Dealing with the media can be a daunting challenge, but that challenge becomes an opportunity with the proper preparation. The goal of Shandobil Communications is to get our clients to look forward to the opportunities rather than to dread the challenges. If you know how the media works, then you can make it work for you. If you know what reporters are likely to ask, then you increase your chances of being quoted in their stories and quoted positively.
Randy Shandobil knows how the media works and he knows what reporters ask. For more than three decades he was a producer and political reporter for the San Francisco Bay Area’s leading television news station. He has seen powerful business and political leaders repeatedly wound themselves through clumsy dealings with the media. And he has seen the not-so-well-known, and the not-so-powerful gain clout and recognition by handling their media interactions well.
Shandobil Communications will help you develop the skills, techniques and strategies needed to approach media encounters with confidence. Most importantly, we will increase your chances of getting the headlines and the quotes you want.

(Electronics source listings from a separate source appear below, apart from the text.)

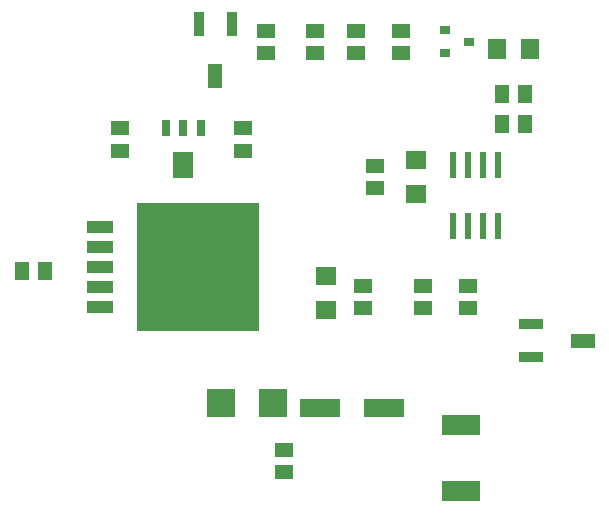
<source format=gtp>
G75*
%MOIN*%
%OFA0B0*%
%FSLAX25Y25*%
%IPPOS*%
%LPD*%
%AMOC8*
5,1,8,0,0,1.08239X$1,22.5*
%
%ADD10R,0.05906X0.05118*%
%ADD11R,0.05118X0.05906*%
%ADD12R,0.13780X0.06299*%
%ADD13R,0.09449X0.09449*%
%ADD14R,0.03150X0.05512*%
%ADD15R,0.07087X0.08661*%
%ADD16R,0.03500X0.03100*%
%ADD17R,0.02362X0.08661*%
%ADD18R,0.07098X0.06299*%
%ADD19R,0.06299X0.07098*%
%ADD20R,0.07874X0.03543*%
%ADD21R,0.07874X0.05118*%
%ADD22R,0.12598X0.07087*%
%ADD23R,0.03543X0.07874*%
%ADD24R,0.05118X0.07874*%
%ADD25R,0.06299X0.05118*%
%ADD26R,0.05118X0.06299*%
%ADD27R,0.40984X0.42520*%
%ADD28R,0.08500X0.04200*%
D10*
X0160763Y0063785D03*
X0160763Y0071265D03*
X0147200Y0170960D03*
X0147200Y0178440D03*
X0170950Y0203460D03*
X0170950Y0210940D03*
X0106048Y0178411D03*
X0106048Y0170930D03*
D11*
X0080940Y0130950D03*
X0073460Y0130950D03*
X0233460Y0189700D03*
X0240940Y0189700D03*
D12*
X0194080Y0085025D03*
X0172820Y0085025D03*
D13*
X0156974Y0086875D03*
X0139651Y0086875D03*
D14*
X0133106Y0178420D03*
X0127200Y0178420D03*
X0121294Y0178420D03*
D15*
X0127200Y0166294D03*
D16*
X0214450Y0203500D03*
X0214450Y0211100D03*
X0222450Y0207300D03*
D17*
X0222200Y0166186D03*
X0217200Y0166186D03*
X0227200Y0166186D03*
X0232200Y0166186D03*
X0232200Y0145714D03*
X0227200Y0145714D03*
X0222200Y0145714D03*
X0217200Y0145714D03*
D18*
X0204700Y0156602D03*
X0204700Y0167798D03*
X0174700Y0129048D03*
X0174700Y0117852D03*
D19*
X0231602Y0204700D03*
X0242798Y0204700D03*
D20*
X0242978Y0113037D03*
X0242978Y0102013D03*
D21*
X0260300Y0107525D03*
D22*
X0219700Y0079474D03*
X0219700Y0057426D03*
D23*
X0143312Y0213135D03*
X0132289Y0213135D03*
D24*
X0137800Y0195812D03*
D25*
X0154700Y0203460D03*
X0154700Y0210940D03*
X0184700Y0210940D03*
X0184700Y0203460D03*
X0199700Y0203460D03*
X0199700Y0210940D03*
X0190950Y0165940D03*
X0190950Y0158460D03*
X0187200Y0125940D03*
X0187200Y0118460D03*
X0207200Y0118460D03*
X0207200Y0125940D03*
X0222200Y0125940D03*
X0222200Y0118460D03*
D26*
X0233460Y0179700D03*
X0240940Y0179700D03*
D27*
X0132200Y0132200D03*
D28*
X0099400Y0118800D03*
X0099400Y0125500D03*
X0099400Y0132200D03*
X0099400Y0138900D03*
X0099400Y0145600D03*
M02*

</source>
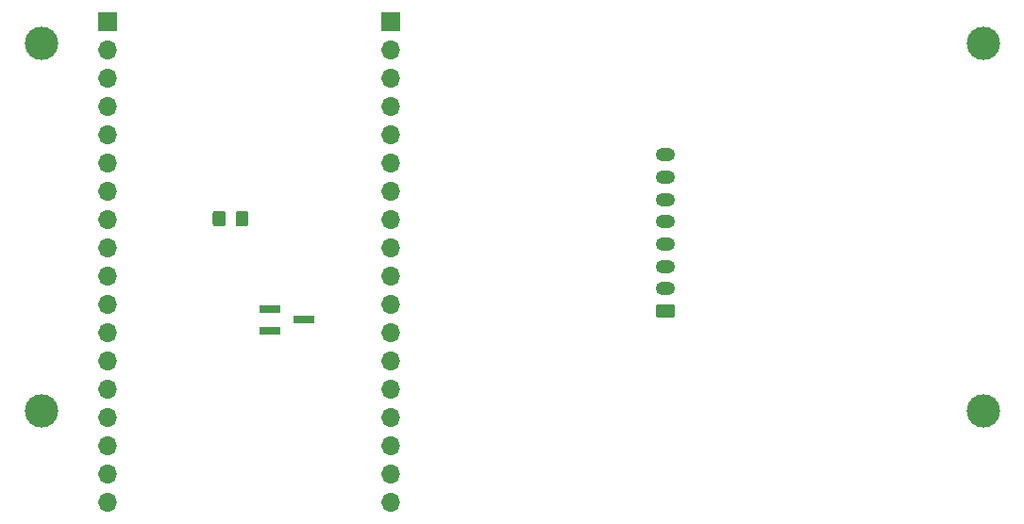
<source format=gbr>
G04 #@! TF.GenerationSoftware,KiCad,Pcbnew,(5.1.5)-3*
G04 #@! TF.CreationDate,2020-06-17T14:59:32+02:00*
G04 #@! TF.ProjectId,Tuerschild,54756572-7363-4686-996c-642e6b696361,rev?*
G04 #@! TF.SameCoordinates,Original*
G04 #@! TF.FileFunction,Soldermask,Top*
G04 #@! TF.FilePolarity,Negative*
%FSLAX46Y46*%
G04 Gerber Fmt 4.6, Leading zero omitted, Abs format (unit mm)*
G04 Created by KiCad (PCBNEW (5.1.5)-3) date 2020-06-17 14:59:32*
%MOMM*%
%LPD*%
G04 APERTURE LIST*
%ADD10C,3.000000*%
%ADD11C,0.100000*%
%ADD12O,1.750000X1.200000*%
%ADD13O,1.700000X1.700000*%
%ADD14R,1.700000X1.700000*%
%ADD15R,1.900000X0.800000*%
G04 APERTURE END LIST*
D10*
X114000000Y-77000000D03*
X198500000Y-110000000D03*
X198500000Y-77000000D03*
X114000000Y-110000000D03*
D11*
G36*
X170649505Y-100401204D02*
G01*
X170673773Y-100404804D01*
X170697572Y-100410765D01*
X170720671Y-100419030D01*
X170742850Y-100429520D01*
X170763893Y-100442132D01*
X170783599Y-100456747D01*
X170801777Y-100473223D01*
X170818253Y-100491401D01*
X170832868Y-100511107D01*
X170845480Y-100532150D01*
X170855970Y-100554329D01*
X170864235Y-100577428D01*
X170870196Y-100601227D01*
X170873796Y-100625495D01*
X170875000Y-100649999D01*
X170875000Y-101350001D01*
X170873796Y-101374505D01*
X170870196Y-101398773D01*
X170864235Y-101422572D01*
X170855970Y-101445671D01*
X170845480Y-101467850D01*
X170832868Y-101488893D01*
X170818253Y-101508599D01*
X170801777Y-101526777D01*
X170783599Y-101543253D01*
X170763893Y-101557868D01*
X170742850Y-101570480D01*
X170720671Y-101580970D01*
X170697572Y-101589235D01*
X170673773Y-101595196D01*
X170649505Y-101598796D01*
X170625001Y-101600000D01*
X169374999Y-101600000D01*
X169350495Y-101598796D01*
X169326227Y-101595196D01*
X169302428Y-101589235D01*
X169279329Y-101580970D01*
X169257150Y-101570480D01*
X169236107Y-101557868D01*
X169216401Y-101543253D01*
X169198223Y-101526777D01*
X169181747Y-101508599D01*
X169167132Y-101488893D01*
X169154520Y-101467850D01*
X169144030Y-101445671D01*
X169135765Y-101422572D01*
X169129804Y-101398773D01*
X169126204Y-101374505D01*
X169125000Y-101350001D01*
X169125000Y-100649999D01*
X169126204Y-100625495D01*
X169129804Y-100601227D01*
X169135765Y-100577428D01*
X169144030Y-100554329D01*
X169154520Y-100532150D01*
X169167132Y-100511107D01*
X169181747Y-100491401D01*
X169198223Y-100473223D01*
X169216401Y-100456747D01*
X169236107Y-100442132D01*
X169257150Y-100429520D01*
X169279329Y-100419030D01*
X169302428Y-100410765D01*
X169326227Y-100404804D01*
X169350495Y-100401204D01*
X169374999Y-100400000D01*
X170625001Y-100400000D01*
X170649505Y-100401204D01*
G37*
D12*
X170000000Y-99000000D03*
X170000000Y-97000000D03*
X170000000Y-95000000D03*
X170000000Y-93000000D03*
X170000000Y-91000000D03*
X170000000Y-89000000D03*
X170000000Y-87000000D03*
D13*
X120000000Y-118180000D03*
X120000000Y-115640000D03*
X120000000Y-113100000D03*
X120000000Y-110560000D03*
X120000000Y-108020000D03*
X120000000Y-105480000D03*
X120000000Y-102940000D03*
X120000000Y-100400000D03*
X120000000Y-97860000D03*
X120000000Y-95320000D03*
X120000000Y-92780000D03*
X120000000Y-90240000D03*
X120000000Y-87700000D03*
X120000000Y-85160000D03*
X120000000Y-82620000D03*
X120000000Y-80080000D03*
X120000000Y-77540000D03*
D14*
X120000000Y-75000000D03*
D15*
X134560000Y-100865000D03*
X134560000Y-102765000D03*
X137560000Y-101815000D03*
D11*
G36*
X130314505Y-92016204D02*
G01*
X130338773Y-92019804D01*
X130362572Y-92025765D01*
X130385671Y-92034030D01*
X130407850Y-92044520D01*
X130428893Y-92057132D01*
X130448599Y-92071747D01*
X130466777Y-92088223D01*
X130483253Y-92106401D01*
X130497868Y-92126107D01*
X130510480Y-92147150D01*
X130520970Y-92169329D01*
X130529235Y-92192428D01*
X130535196Y-92216227D01*
X130538796Y-92240495D01*
X130540000Y-92264999D01*
X130540000Y-93165001D01*
X130538796Y-93189505D01*
X130535196Y-93213773D01*
X130529235Y-93237572D01*
X130520970Y-93260671D01*
X130510480Y-93282850D01*
X130497868Y-93303893D01*
X130483253Y-93323599D01*
X130466777Y-93341777D01*
X130448599Y-93358253D01*
X130428893Y-93372868D01*
X130407850Y-93385480D01*
X130385671Y-93395970D01*
X130362572Y-93404235D01*
X130338773Y-93410196D01*
X130314505Y-93413796D01*
X130290001Y-93415000D01*
X129639999Y-93415000D01*
X129615495Y-93413796D01*
X129591227Y-93410196D01*
X129567428Y-93404235D01*
X129544329Y-93395970D01*
X129522150Y-93385480D01*
X129501107Y-93372868D01*
X129481401Y-93358253D01*
X129463223Y-93341777D01*
X129446747Y-93323599D01*
X129432132Y-93303893D01*
X129419520Y-93282850D01*
X129409030Y-93260671D01*
X129400765Y-93237572D01*
X129394804Y-93213773D01*
X129391204Y-93189505D01*
X129390000Y-93165001D01*
X129390000Y-92264999D01*
X129391204Y-92240495D01*
X129394804Y-92216227D01*
X129400765Y-92192428D01*
X129409030Y-92169329D01*
X129419520Y-92147150D01*
X129432132Y-92126107D01*
X129446747Y-92106401D01*
X129463223Y-92088223D01*
X129481401Y-92071747D01*
X129501107Y-92057132D01*
X129522150Y-92044520D01*
X129544329Y-92034030D01*
X129567428Y-92025765D01*
X129591227Y-92019804D01*
X129615495Y-92016204D01*
X129639999Y-92015000D01*
X130290001Y-92015000D01*
X130314505Y-92016204D01*
G37*
G36*
X132364505Y-92016204D02*
G01*
X132388773Y-92019804D01*
X132412572Y-92025765D01*
X132435671Y-92034030D01*
X132457850Y-92044520D01*
X132478893Y-92057132D01*
X132498599Y-92071747D01*
X132516777Y-92088223D01*
X132533253Y-92106401D01*
X132547868Y-92126107D01*
X132560480Y-92147150D01*
X132570970Y-92169329D01*
X132579235Y-92192428D01*
X132585196Y-92216227D01*
X132588796Y-92240495D01*
X132590000Y-92264999D01*
X132590000Y-93165001D01*
X132588796Y-93189505D01*
X132585196Y-93213773D01*
X132579235Y-93237572D01*
X132570970Y-93260671D01*
X132560480Y-93282850D01*
X132547868Y-93303893D01*
X132533253Y-93323599D01*
X132516777Y-93341777D01*
X132498599Y-93358253D01*
X132478893Y-93372868D01*
X132457850Y-93385480D01*
X132435671Y-93395970D01*
X132412572Y-93404235D01*
X132388773Y-93410196D01*
X132364505Y-93413796D01*
X132340001Y-93415000D01*
X131689999Y-93415000D01*
X131665495Y-93413796D01*
X131641227Y-93410196D01*
X131617428Y-93404235D01*
X131594329Y-93395970D01*
X131572150Y-93385480D01*
X131551107Y-93372868D01*
X131531401Y-93358253D01*
X131513223Y-93341777D01*
X131496747Y-93323599D01*
X131482132Y-93303893D01*
X131469520Y-93282850D01*
X131459030Y-93260671D01*
X131450765Y-93237572D01*
X131444804Y-93213773D01*
X131441204Y-93189505D01*
X131440000Y-93165001D01*
X131440000Y-92264999D01*
X131441204Y-92240495D01*
X131444804Y-92216227D01*
X131450765Y-92192428D01*
X131459030Y-92169329D01*
X131469520Y-92147150D01*
X131482132Y-92126107D01*
X131496747Y-92106401D01*
X131513223Y-92088223D01*
X131531401Y-92071747D01*
X131551107Y-92057132D01*
X131572150Y-92044520D01*
X131594329Y-92034030D01*
X131617428Y-92025765D01*
X131641227Y-92019804D01*
X131665495Y-92016204D01*
X131689999Y-92015000D01*
X132340001Y-92015000D01*
X132364505Y-92016204D01*
G37*
D13*
X145400000Y-118180000D03*
X145400000Y-115640000D03*
X145400000Y-113100000D03*
X145400000Y-110560000D03*
X145400000Y-108020000D03*
X145400000Y-105480000D03*
X145400000Y-102940000D03*
X145400000Y-100400000D03*
X145400000Y-97860000D03*
X145400000Y-95320000D03*
X145400000Y-92780000D03*
X145400000Y-90240000D03*
X145400000Y-87700000D03*
X145400000Y-85160000D03*
X145400000Y-82620000D03*
X145400000Y-80080000D03*
X145400000Y-77540000D03*
D14*
X145400000Y-75000000D03*
M02*

</source>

We tailor our training sessions to each client’s individual needs. Before training begins, we learn our clients’ issues and assess their needs. No two programs are exactly alike.
But most of our training sessions incorporate many of these components:
WHAT YOU WILL LEARN
- Anticipate reporter’s questions: prepare answers and potent quotes.
- Handle tough questions: learn how to bridge to topics you feel more comfortable talking about.
- Communicate complex issues in TV sound bite time: the average sound bite is now 8 seconds or less. Most newspaper quotes are a sentence or two.
- Narrow your focus so reporters will cover what is important to you. A shotgun approach to interviews decreases your chances of being quoted favorably.
- Analogies and other linguistic tools make complex concepts or arguments easy for viewers and readers to understand.
- How the media works: knowing how to help reporters meet deadlines increases the odds of getting quoted favorably.
- Alternatives to saying “no comment” and how to handle “ambush” interviews.
- What not to say: don’t repeat a negative, resist going off the record etc.
- Appearance: how to relax, how to look and sound good on camera, proper body language.
- Different interview formats, different approaches: taped interviews, live interviews, phone interviews, satellite, press conferences etc.
- Blogs, YouTube, Facebook and Twitter: the role they play in news coverage.
- Videotaped on-camera training sessions to build your comfort level.
- On-camera drills on the topics and issues you expect to confront.
- Handouts with reminders about key lesson points.
- Tutorials with video clips demonstrating do’s and don’ts.
- In addition to Randy Shandobil leading the drills, other veteran reporters can be brought in to simulate high-pressure, multi-reporter press conference scenarios.
- The other reporters at the sessions will write and deliver non-published news stories based on the interview drills, so that the client can see how they would have been quoted.
- Telephone refreshers: call us prior to your next scheduled interview.
Remember: the cameras and microphones are always on, even when you think they are not.